Write out the naming lines of every entry below word for word, and leave the pictures out.
_ _ _ _
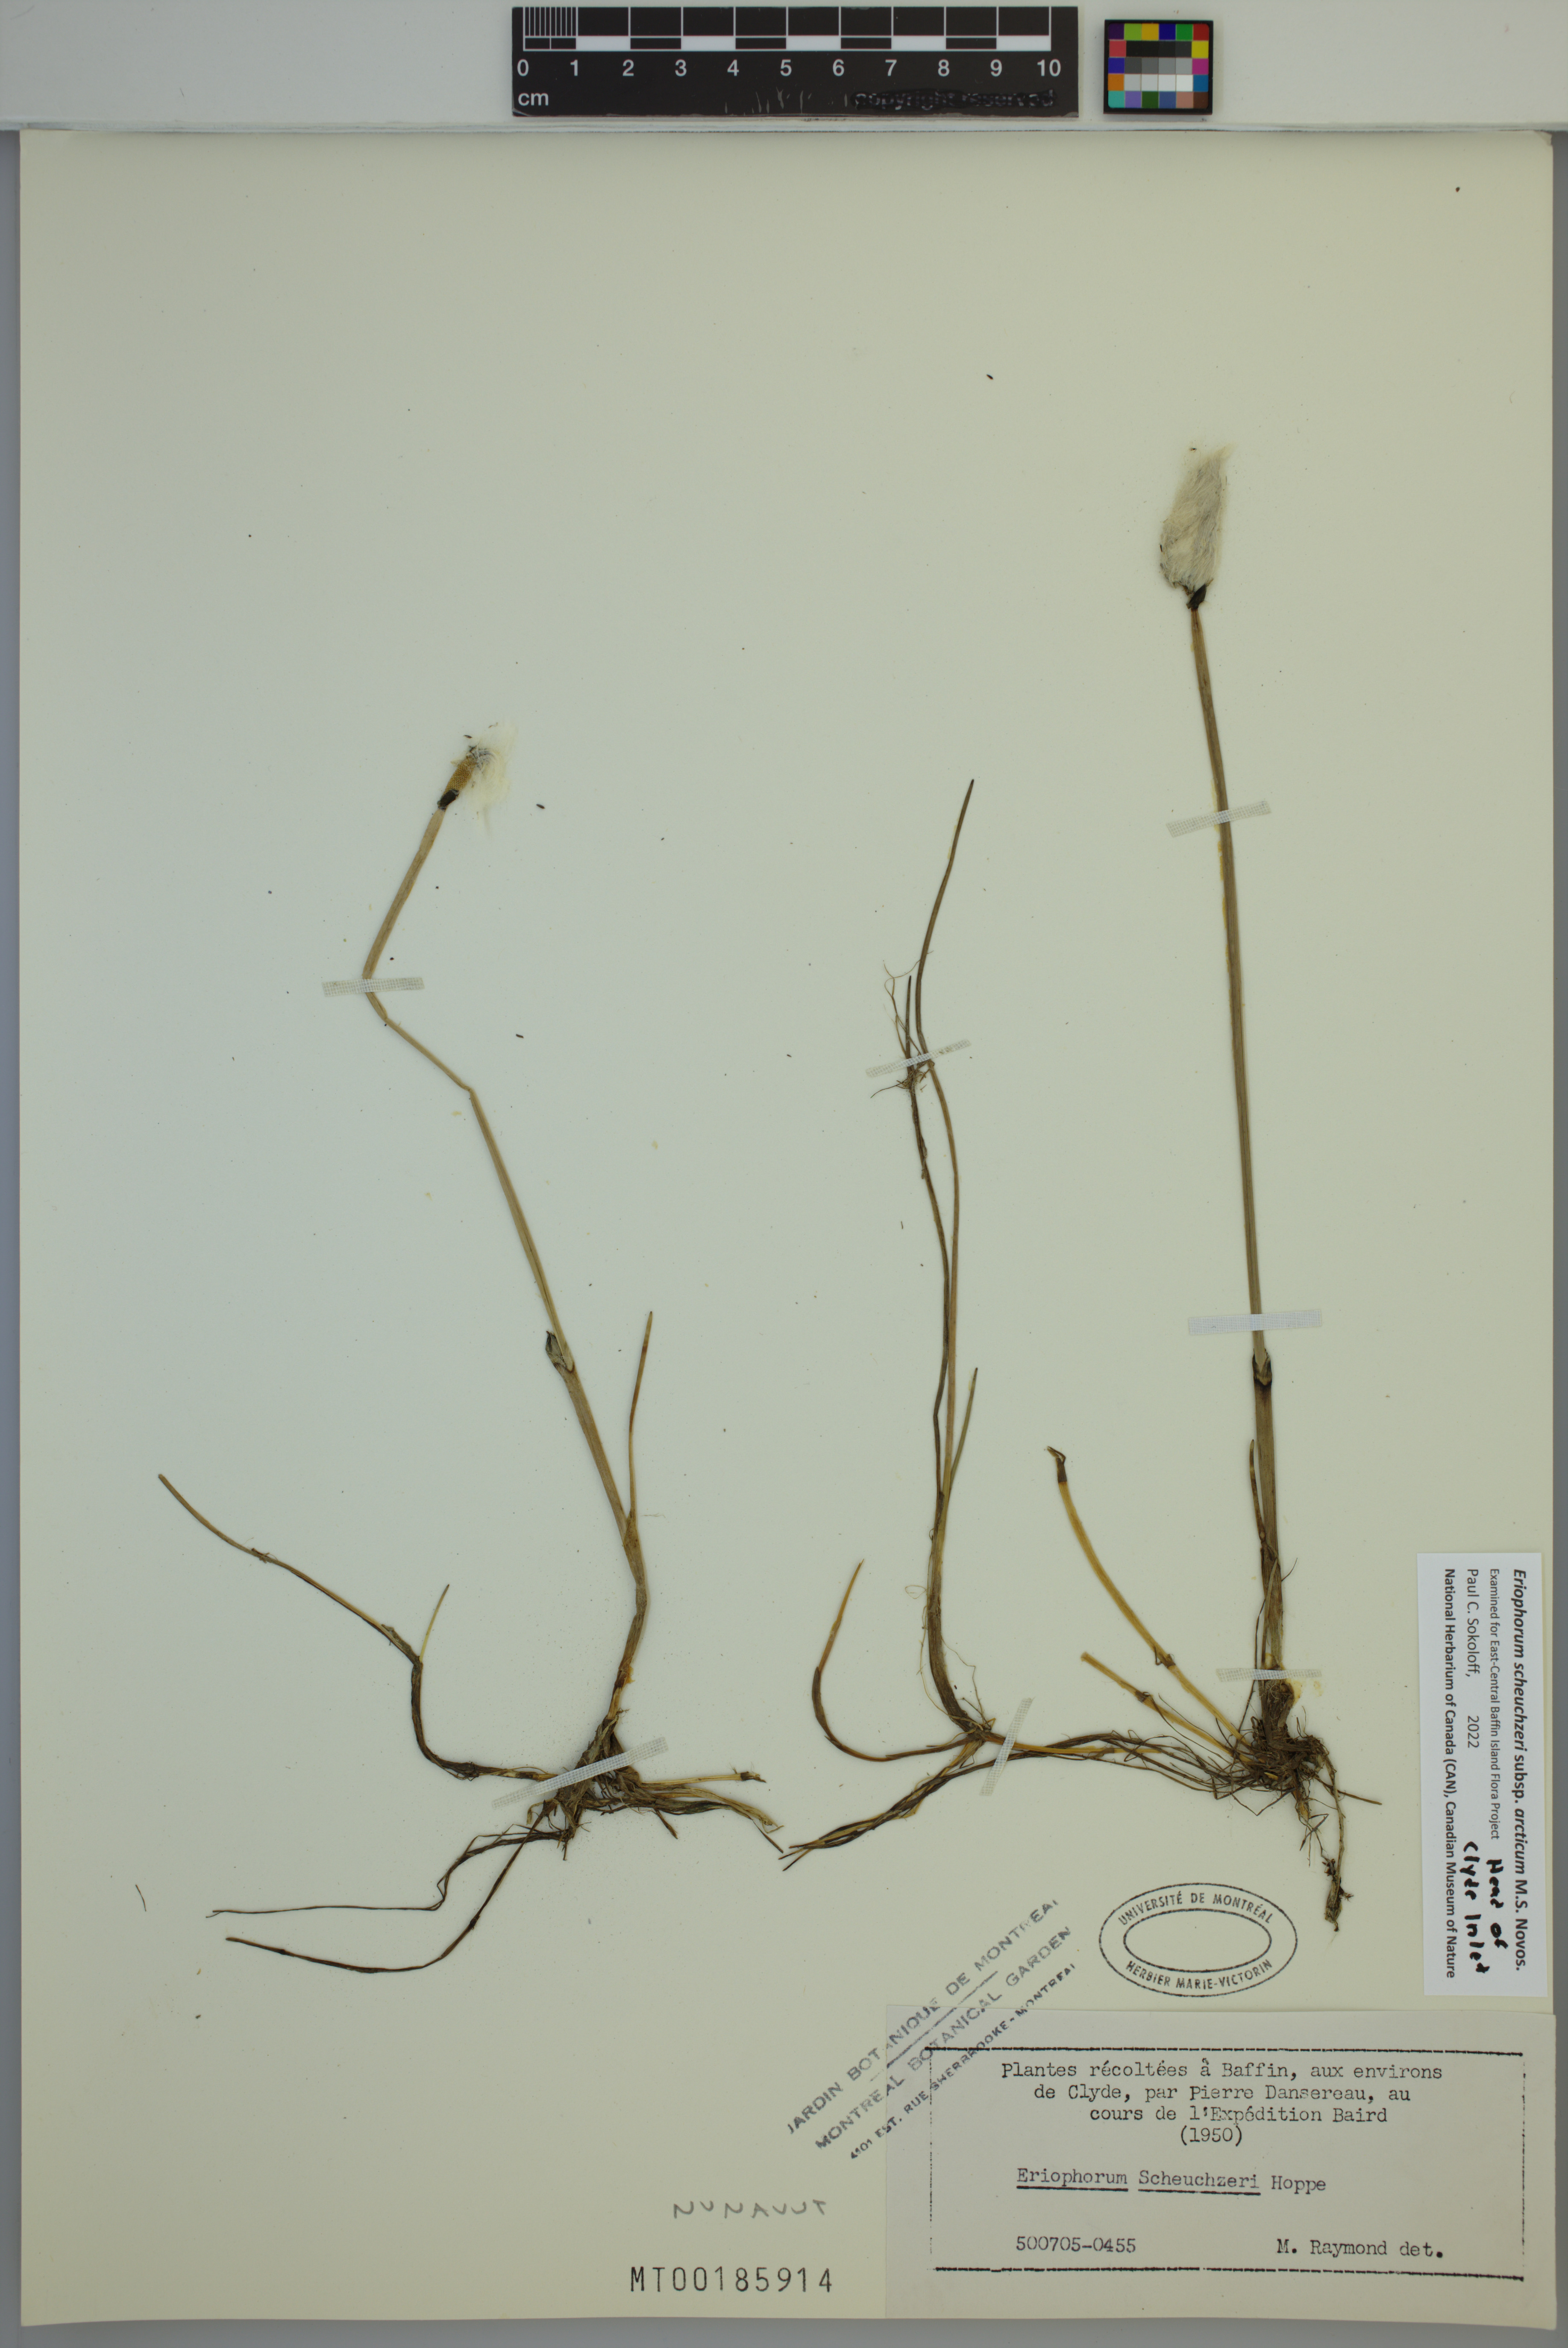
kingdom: Plantae
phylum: Tracheophyta
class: Liliopsida
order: Poales
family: Cyperaceae
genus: Eriophorum
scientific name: Eriophorum scheuchzeri
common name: Scheuchzer's cottongrass
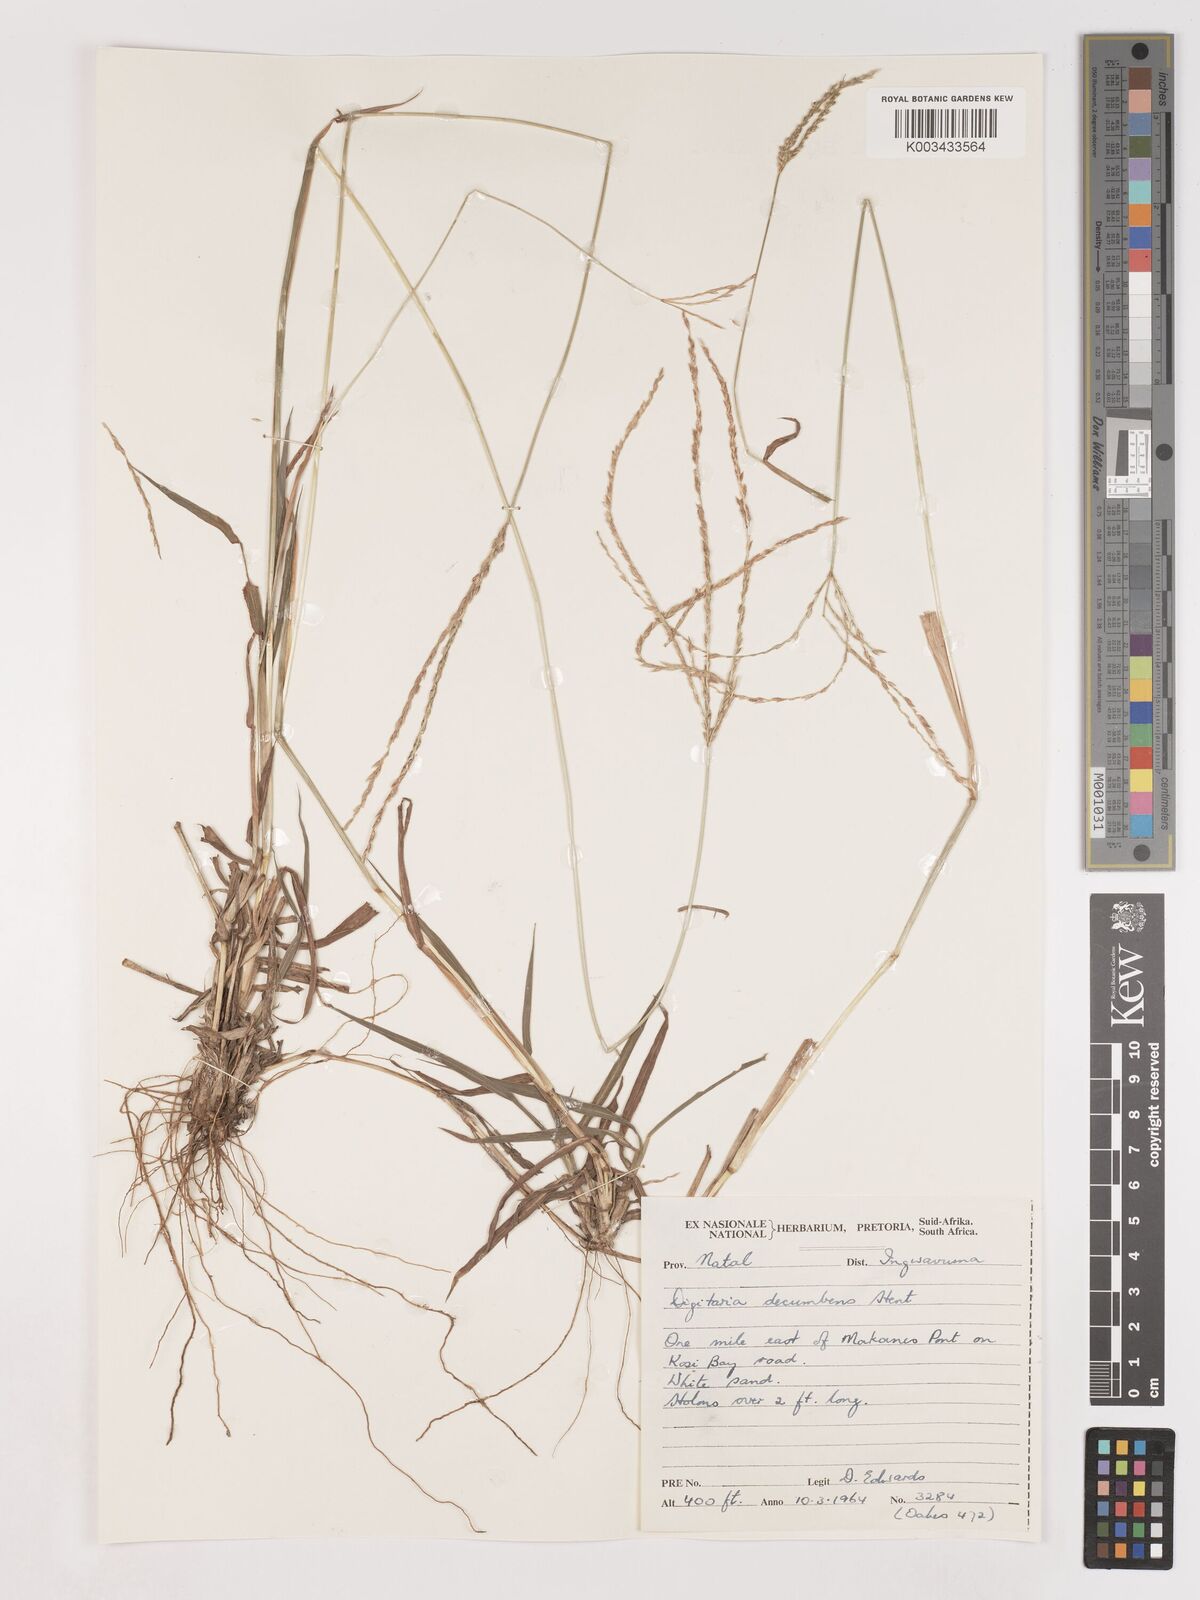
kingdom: Plantae
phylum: Tracheophyta
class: Liliopsida
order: Poales
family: Poaceae
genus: Digitaria
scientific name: Digitaria eriantha
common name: Digitgrass
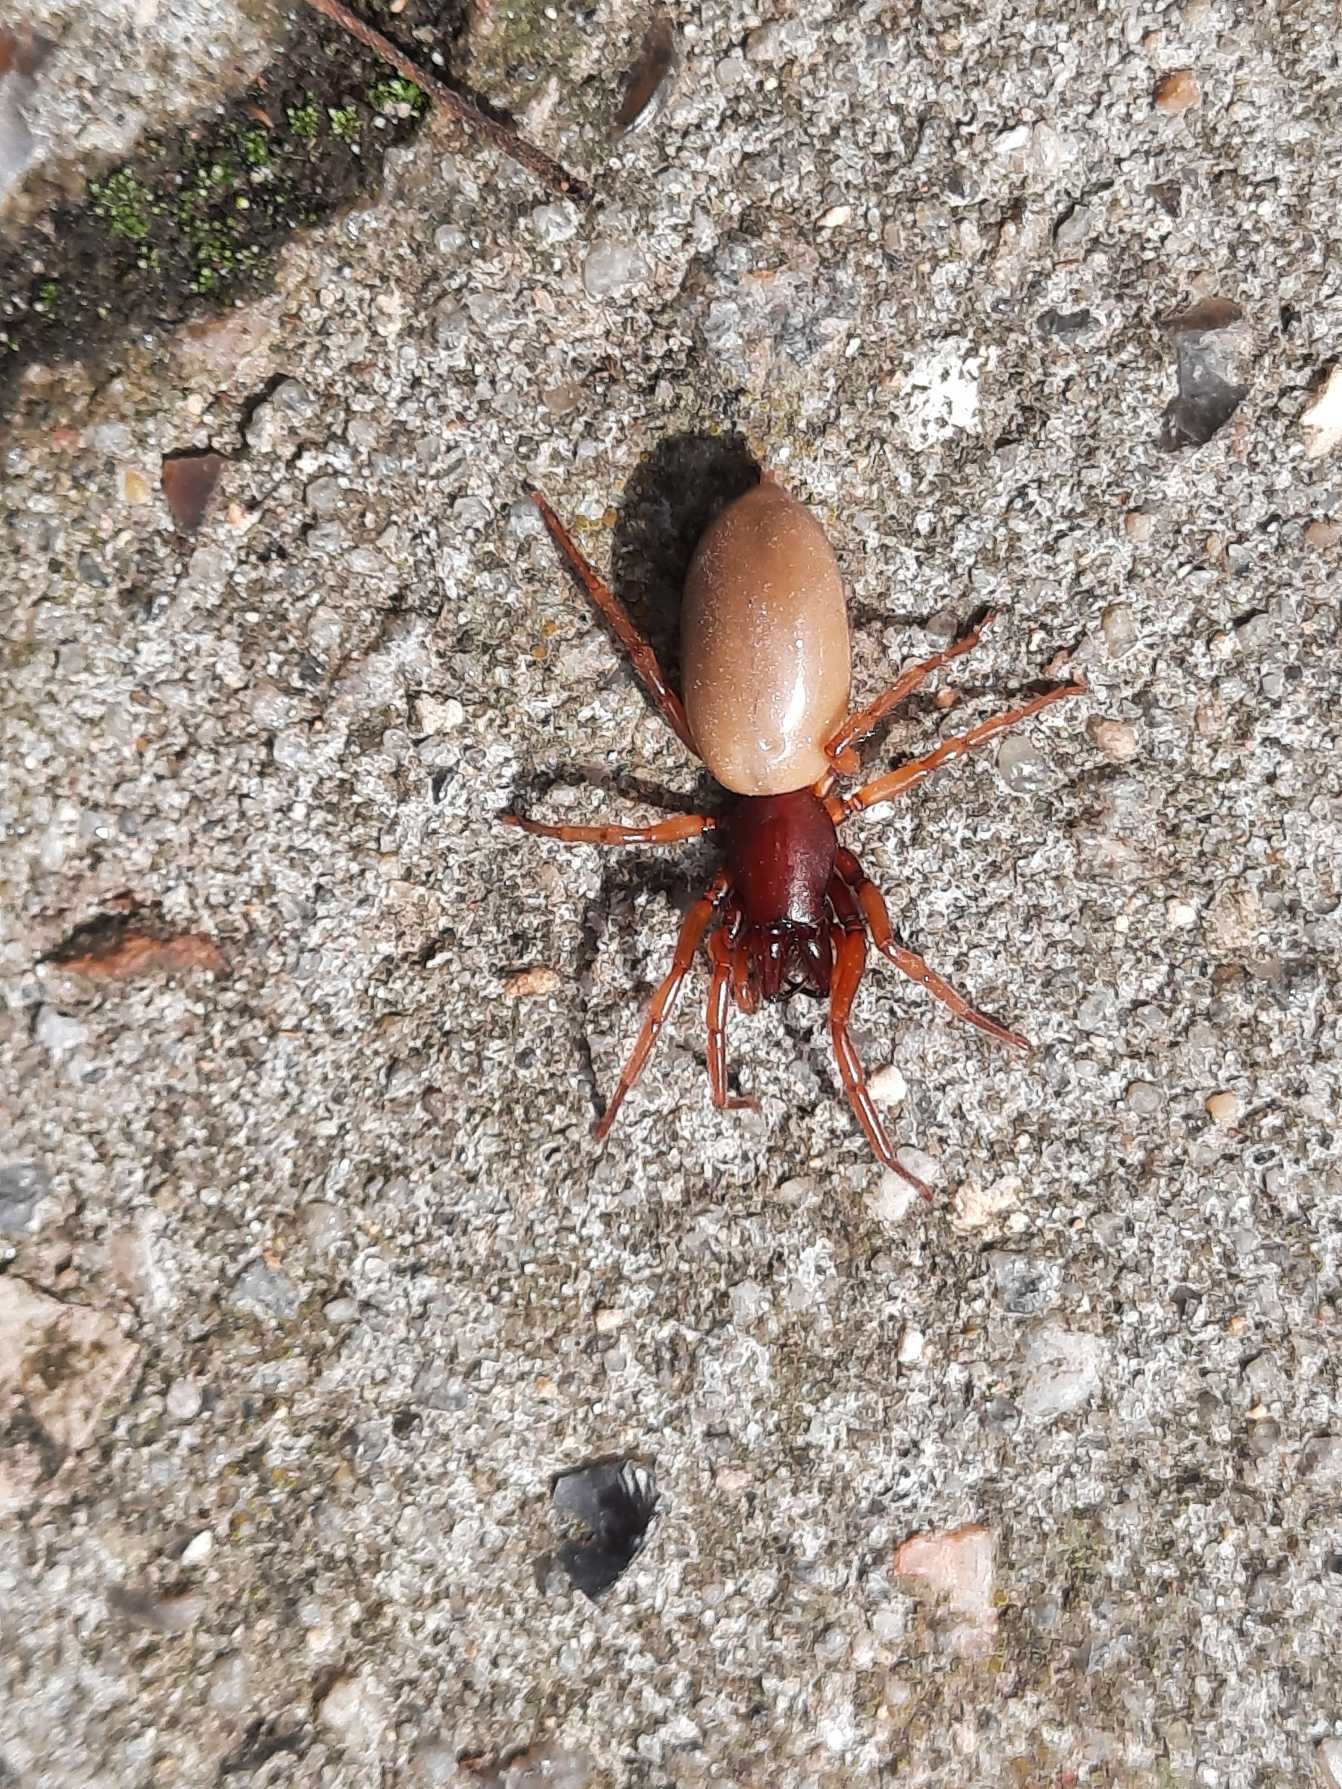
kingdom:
_ _ _ _
WRITTEN RESPONSE ::
kingdom: Plantae
phylum: Tracheophyta
class: Liliopsida
order: Poales
family: Cyperaceae
genus: Eriophorum
scientific name: Eriophorum scheuchzeri
common name: Scheuchzer's cottongrass
kingdom: Plantae
phylum: Tracheophyta
class: Liliopsida
order: Poales
family: Poaceae
genus: Digitaria
scientific name: Digitaria eriantha
common name: Digitgrass
kingdom:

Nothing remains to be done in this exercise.